One of my favorite classes in seminary was Black Church Studies with Dr. Willie Jennings. Prof. Jennings began the class by asking us to raise our hands if we were racist. We glanced around at each other, none of us wanting to claim such a title for ourselves. I certainly felt like I didn’t qualify for that – social justice had always been an integral part of what it meant to be in my family, and I had plans to adopt transracially. Yet, Prof. Jennings continued by raising his own hand. “Everyone here is racist. We live in a racist society, and thus we cannot be removed from that foundation. We are part of it. The key is to recognize it.”
25 years later I have not forgotten these words. This summer they have seemed more poignant than ever. The stats are clear that black individuals are stopped by police at far greater rates than non-blacks. Senator Tim Scott recounts his own experience with this – an experience his white colleagues do not share. (And I shouldn’t have to write this, but of course I support our police. As Prof. Jennings pointed out, none of us can be removed from this racial foundation, and we need training and education to recognize the blinders we wear.) It has also pained me greatly to witness, and to hear first hand from my students, the dramatically increased harassment of Muslims in our country. Many others have stated this – and it is true – Islamic State is to Islam what the KKK is to Christianity. When political leaders call for mass deportation or interviews of the incredible young Muslim women with whom I work, my heart breaks for them. They don’t deserve this treatment.
The idea of the United States being a “Christian nation” has been tossed around throughout the history of this country. The name of Jesus has been taken in vain to support xenophobia, misogyny, and white elitism. This country was begun with mass genocide of the natives, and then built on the backs of slaves. We can’t erase or ignore this. It’s in our blood. There are so many wonderful things about this country, but we need to acknowledge our history and the continuing repercussions in how we relate to each other. We need to follow the steps of Jesus in reaching out to others and including them in community – especially those who have been outcast, downtrodden, beaten, and discounted. If we are truly Christian, we will look for ways to include, unify, and love together.
One reason I have never forgotten Prof. Jennings’ words is because a year after his class, I heard them resounding in my ears while I stood outside the Food Bank/Mission in Asheville. I brought a donation and saw two men at the door. They both greeted me. I assumed the older white man was the volunteer, and the younger black man was there for assistance.

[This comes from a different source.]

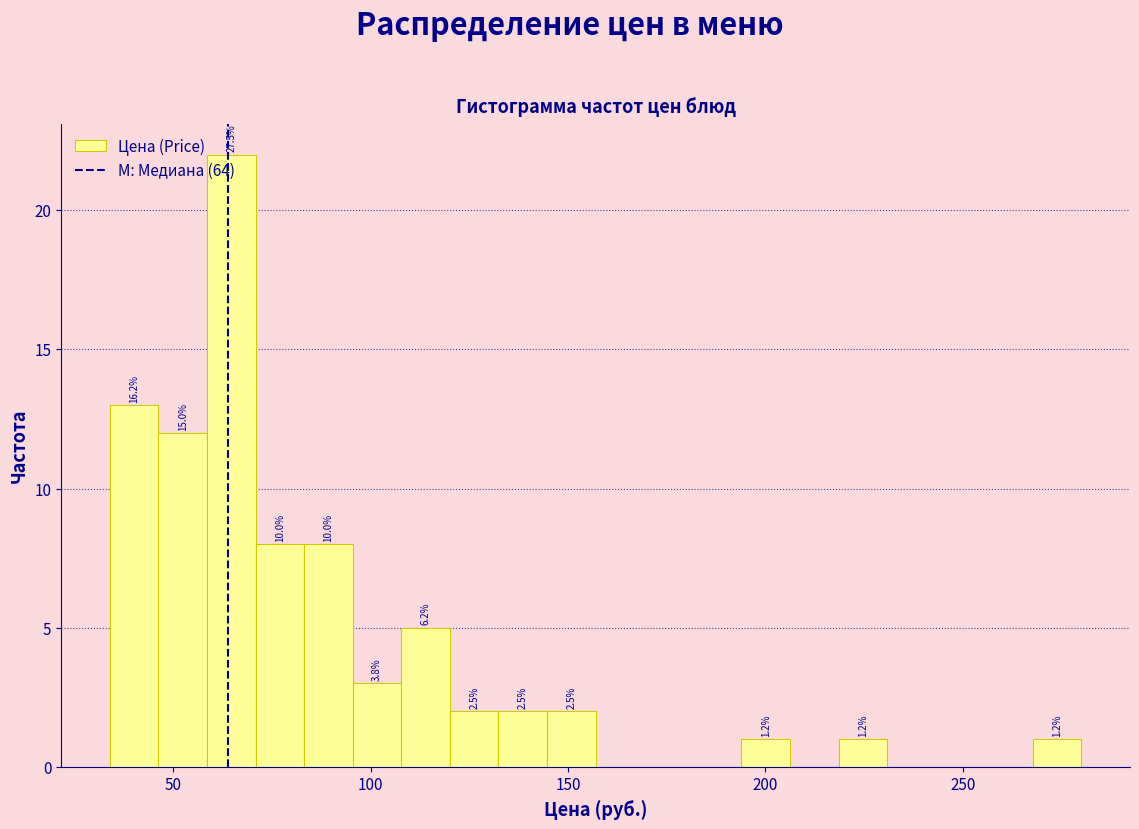

Read against the x-axis, roughly where is the centre of the tallest bar?

65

It turned out to be the opposite. I was ashamed of myself, even though I don’t think they knew of my assumption. I stood there, a minister in the community and one who actively discussed and worked towards racial reconciliation – and yet I found once again that the original sin of racism of this society had been played out through me.
It’s been a terrible summer in many ways for our society. I hear so many young adults feeling like there is no hope. Yet, the old saying is that it is always darkest before the dawn. This racism and xenophobia have always been present. I am thankful for technology and social media which can help us recognize it – and hopefully we can take those challenging steps to be a better society.
Let this summer not be marked by fear, hatred, and despair. Let us see this time as the recognition of the work we have to do, and the beginning of a hope for tomorrow.